HMCS Coaticook (K410)
|Operator:||Royal Canadian Navy|
|Ordered:||1 February 1943|
|Builder:||Davie Shipbuilding & Repairing Co. Ltd., Lauzon|
|Laid down:||14 June 1943|
|Launched:||26 November 1943|
|Commissioned:||25 July 1944|
|Decommissioned:||29 November 1945|
|Identification:||pennant number:K 410|
|Fate:||sold 1948, sank as breakwater; raised 1961 and scuttled 1962 at Race Rocks off Vancouver Island.|
|Class and type:||River-class frigate|
|Beam:||36.5 ft (11.13 m)|
|Draught:||9 ft (2.74 m); 13 ft (3.96 m) (deep load)|
|Propulsion:||2 x Admiralty 3-drum boilers, 2 shafts, reciprocating vertical triple expansion, 5,500 ihp (4,100 kW)|
|Range:||646 long tons (656 t; 724 short tons) oil fuel; 7,500 nautical miles (13,890 km) at 15 knots (27.8 km/h)|
HMCS Coaticook was a River-class frigate that served with the Royal Canadian Navy during the Second World War. She fought primarily in the Battle of the Atlantic as a coastal convoy escort. She was named for Coaticook, Quebec.
Coaticook was ordered on 1 February 1943 as part of the 1943–1944 River class building programme. She was laid down on 14 June 1943 by Davie Shipbuilding & Repairing Co. Ltd. at Lauzon, Quebec and launched 26 November 1943. She was commissioned into the Royal Canadian Navy on 25 July 1944 at Quebec City.
The River-class frigate was designed by William Reed of Smith's Dock Company of South Bank-on-Tees. Originally called a "twin-screw corvette", its purpose was to improve on the convoy escort classes in service with the Royal Navy at the time, including the Flower-class corvette. The first orders were placed by the Royal Navy in 1940 and the vessels were named for rivers in the United Kingdom, giving name to the class. In Canada they were named for towns and cities though they kept the same designation. The name "frigate" was suggested by Vice-Admiral Percy Nelles of the Royal Canadian Navy and was adopted later that year.
Improvements over the corvette design included improved accommodation which was markedly better. The twin engines gave only three more knots of speed but extended the range of the ship to nearly double that of a corvette at 7,200 nautical miles (13,300 km) at 12 knots. Among other lessons applied to the design was an armament package better designed to combat U-boats including a twin 4-inch mount forward and 12-pounder aft. 15 Canadian frigates were initially fitted with a single 4-inch gun forward but with the exception of the HMCS Valleyfield, they were all eventually upgraded to the double mount. For underwater targets, the River-class frigate was equipped with a Hedgehog anti-submarine mortar and depth charge rails aft and four side-mounted throwers.
River-class frigates were the first Royal Canadian Navy warships to carry the 147B Sword horizontal fan echo sonar transmitter in addition to the irregular ASDIC. This allowed the ship to maintain contact with targets even while firing unless a target was struck.

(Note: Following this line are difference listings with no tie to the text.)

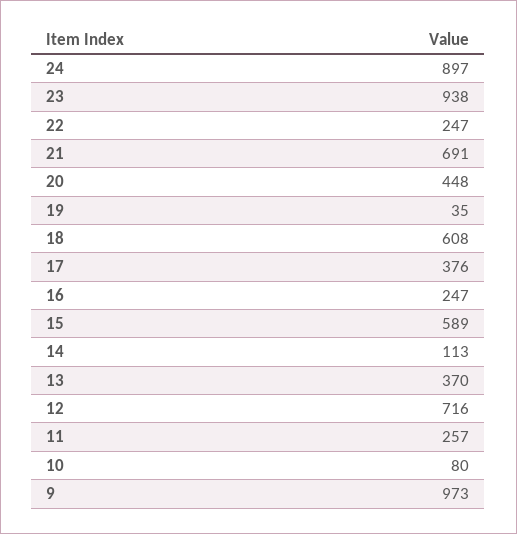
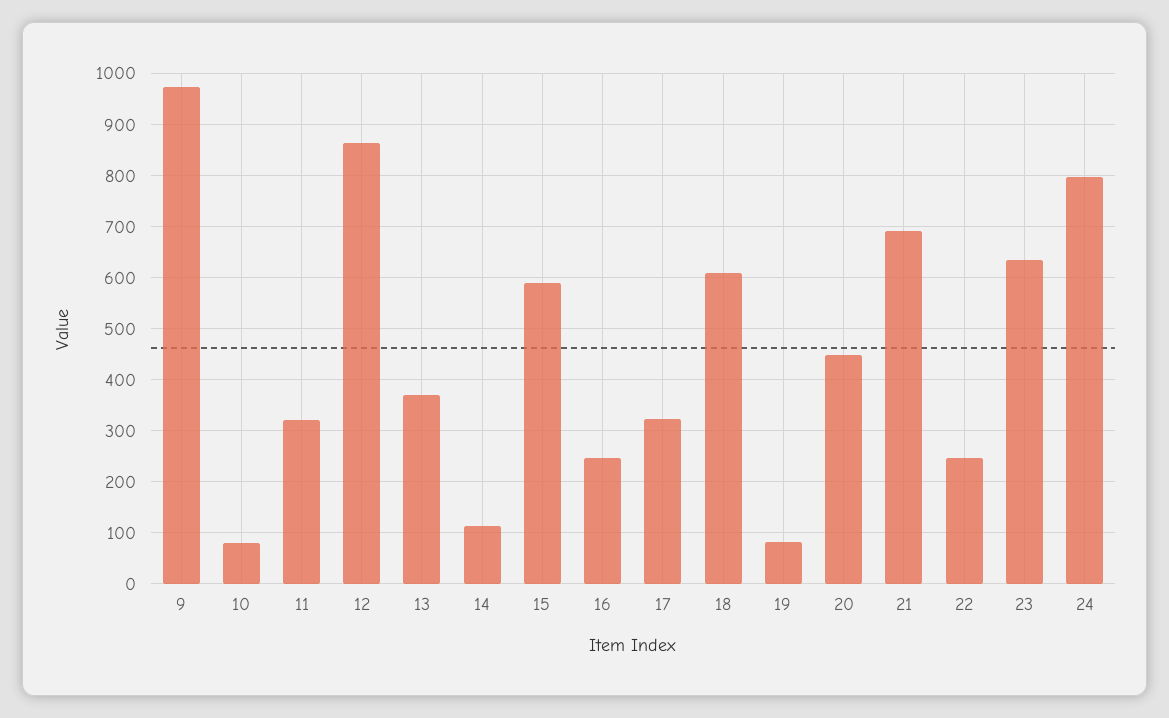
24: 897 -> 800
23: 938 -> 640
19: 35 -> 80
17: 376 -> 320
12: 716 -> 860
11: 257 -> 320

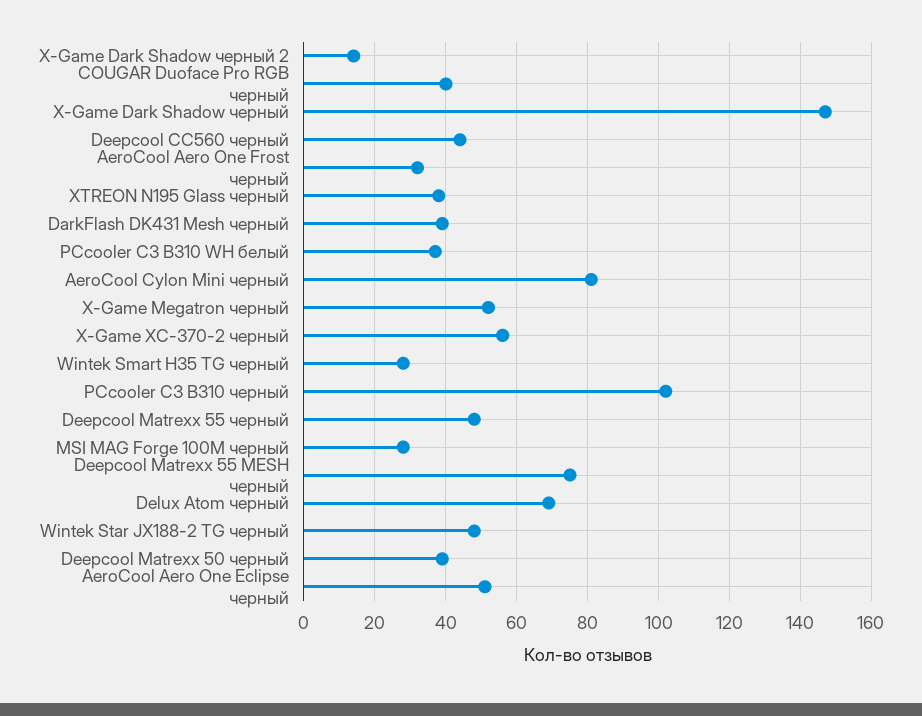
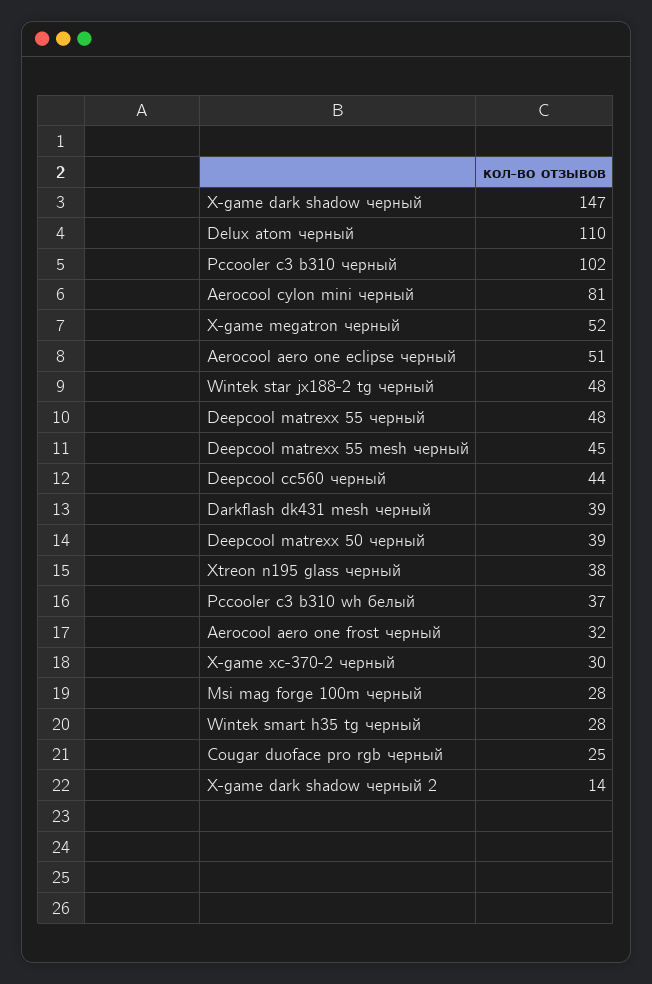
COUGAR Duoface Pro RGB черный: 40 -> 25
X-Game XC-370-2 черный: 55 -> 30
Deepcool Matrexx 55 MESH черный: 75 -> 45
Delux Atom черный: 70 -> 110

Improved radar and direction-finding equipment improved the RCN's ability to find and track enemy submarines over the previous classes.
Canada originally ordered the construction of 33 frigates in October 1941. The design was too big for the shipyards on the Great Lakes so all the frigates built in Canada were built in dockyards along the west coast or along the St. Lawrence River. In all Canada ordered the construction of 60 frigates including ten for the Royal Navy that transferred two to the United States Navy.
Coaticook was sent in mid-September 1944 to Bermuda for workups after commissioning. Upon her return she was assigned to escort support group EG 27 based out of Halifax. During this period, German U-boats, the main foe of the River-class frigates, had adapted to the increased anti-submarine patrols with the introduction of the schnorkel, which allowed the U-boats to remain underwater while they recharged their batteries. This led to the German "inshore offensive" which targeted convoys along the Canadian and American coastlines that led to more forces being deployed in this area. Coaticook remained in this duty until June 1945 when she sailed for Esquimalt. She was paid off into the reserve there on 29 November 1945.
In 1948, Coaticook was sold for stripping and in 1949, she was sunk as a breakwater at Powell River in British Columbia to replace the floating breakwater that had been installed. In 1961, the hull was refloated in an effort to tow it to Victoria, British Columbia to be broken up. However en route, a storm arose and the hull suffered damage. The damage was considered significant enough to render the hull structurally unstable. The decision was made to scuttle it instead of continuing on to Victoria. Four cases of forcite, a gelatin dynamite, were placed throughout the ship. The ship was sunk near Race Rocks, off Vancouver Island in February 1962. Photos of the resulting explosion were taken and distributed through The Canadian Press.